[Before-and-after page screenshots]
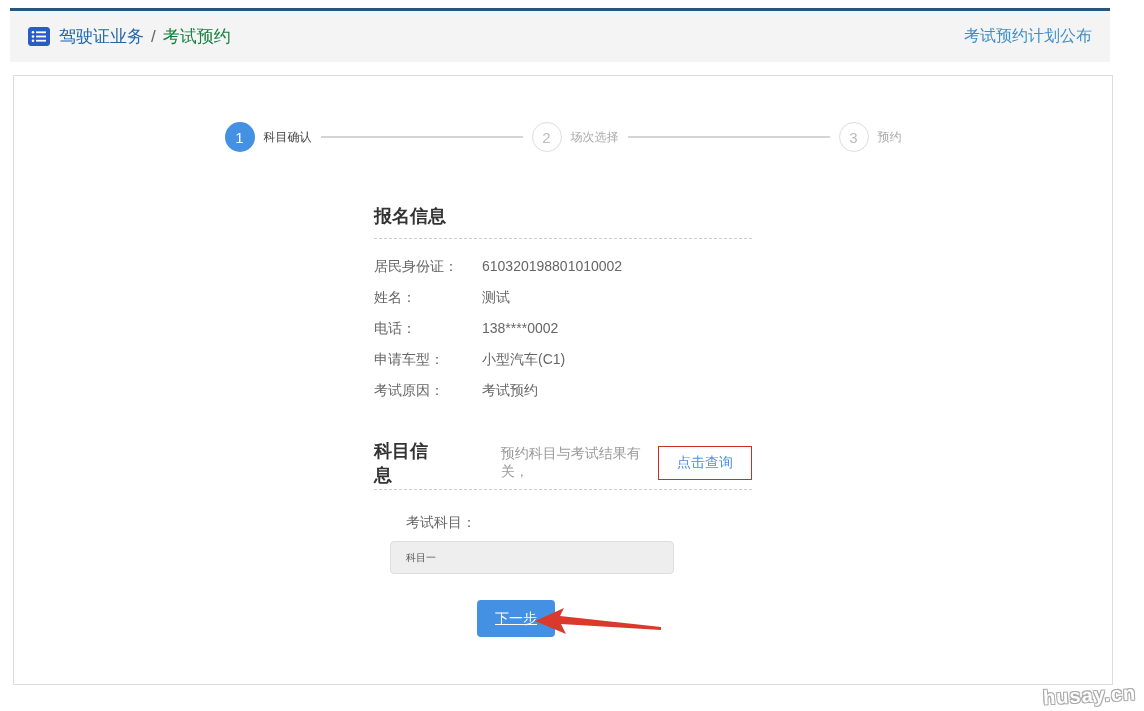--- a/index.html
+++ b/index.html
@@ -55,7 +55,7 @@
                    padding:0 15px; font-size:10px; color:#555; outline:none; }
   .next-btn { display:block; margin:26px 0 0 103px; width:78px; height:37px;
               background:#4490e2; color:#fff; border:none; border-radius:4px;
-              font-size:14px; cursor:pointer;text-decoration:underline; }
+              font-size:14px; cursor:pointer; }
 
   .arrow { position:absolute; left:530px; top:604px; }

■ PROBLEM STATEMENT:
Leave the pictures out. Repeat every entry above exactly.

■ RESULT OF THE EXERCISE:
--- a/index.html
+++ b/index.html
@@ -55,7 +55,7 @@
                    padding:0 15px; font-size:10px; color:#555; outline:none; }
   .next-btn { display:block; margin:26px 0 0 103px; width:78px; height:37px;
               background:#4490e2; color:#fff; border:none; border-radius:4px;
-              font-size:14px; cursor:pointer;text-decoration:underline; }
+              font-size:14px; cursor:pointer; }
 
   .arrow { position:absolute; left:530px; top:604px; }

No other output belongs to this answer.